He needed the money to help his friend, and Debby Montgomery Johnson didn’t think much of it.

After all, she had been dating Eric for nearly two months, and they were in love. They chatted online for hours every day. She had seen photos of the handsome British man and he filled a large void in her life after the sudden death of Debby’s husband.

Two years and over $1 million later, Debby’s world would come crashing down as she learned Eric was a Nigerian con artist, and she was left to pick up the shattered pieces of her life.

The beginning

It was 2010 when Debby’s husband, Lou, unexpectedly died while on a business trip. They have been married 26 years and were the parents of four children.

“I was thrown into being a single mom, running his company, which I knew nothing about, and doing my job at the school district,” Debby recalls. “The first six months I just worked and worked and worked. I was angry at Lou for dying, I was sad at Lou for dying, I was questioning everything that was going on, and I had no life but work.”

The then 52-year-old says she became extremely lonely sitting at home in the evenings with nobody to talk to. Her friends eventually persuaded her to try online dating, and she created an account on LDSPlanet.com.

| Work to complete |
1. From the excerpt about Debby Montgomery Johnson, output the passage that begins with the words containing "The beginning" and ends with "of four children.", copied word for word.
2. Rewrite the paragraph of the excerpt about Debby Montgomery Johnson that opens with "After all, she had been dating Eric" in shorter form, keeping its main facts.

(Source data)
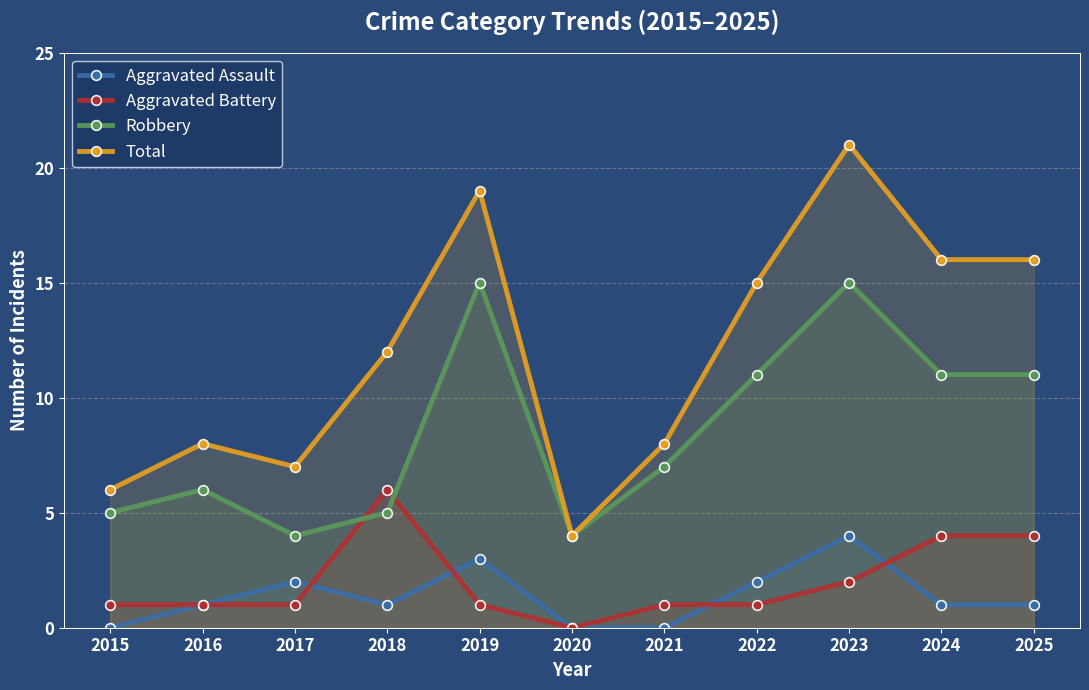

How many data points in Aggravated Assault are above 1?

4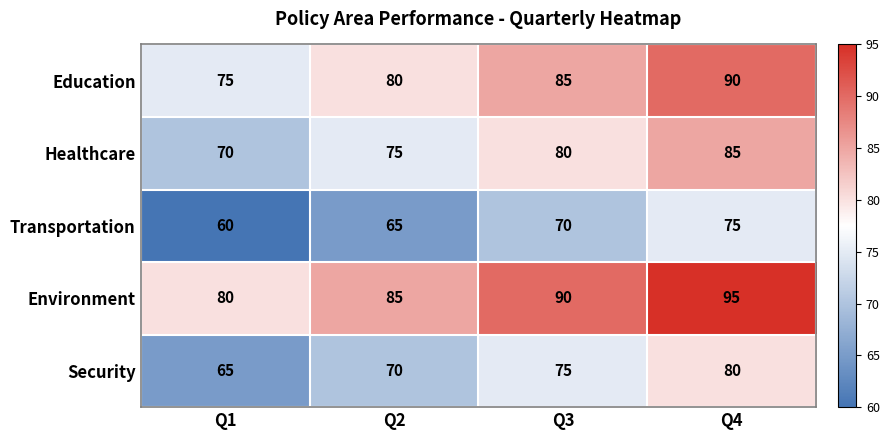

True or false: Education has a value of 75 at Q1.

True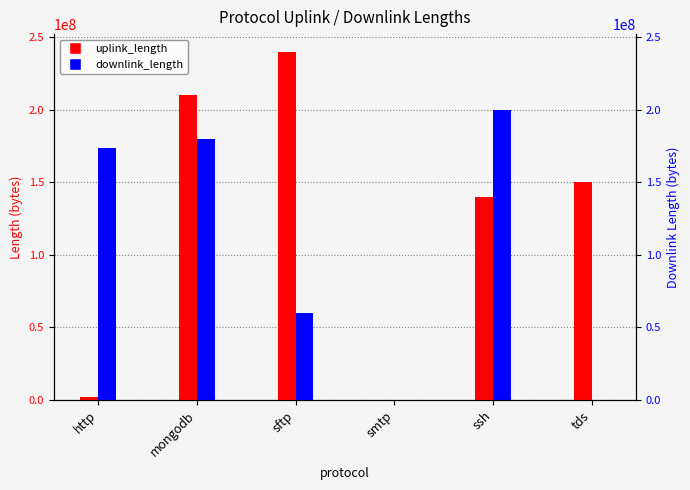

What is the difference between the downlink_length values at mongodb and smtp?

180009212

| Per-task outputs |
1.
The beginning

It was 2010 when Debby’s husband, Lou, unexpectedly died while on a business trip. They have been married 26 years and were the parents of four children.

2. Debby and Eric had been dating for nearly two months, were in love, and chatted online for hours every day. She had seen photos of the handsome British man, and he filled a large void in her life after her husband's sudden death.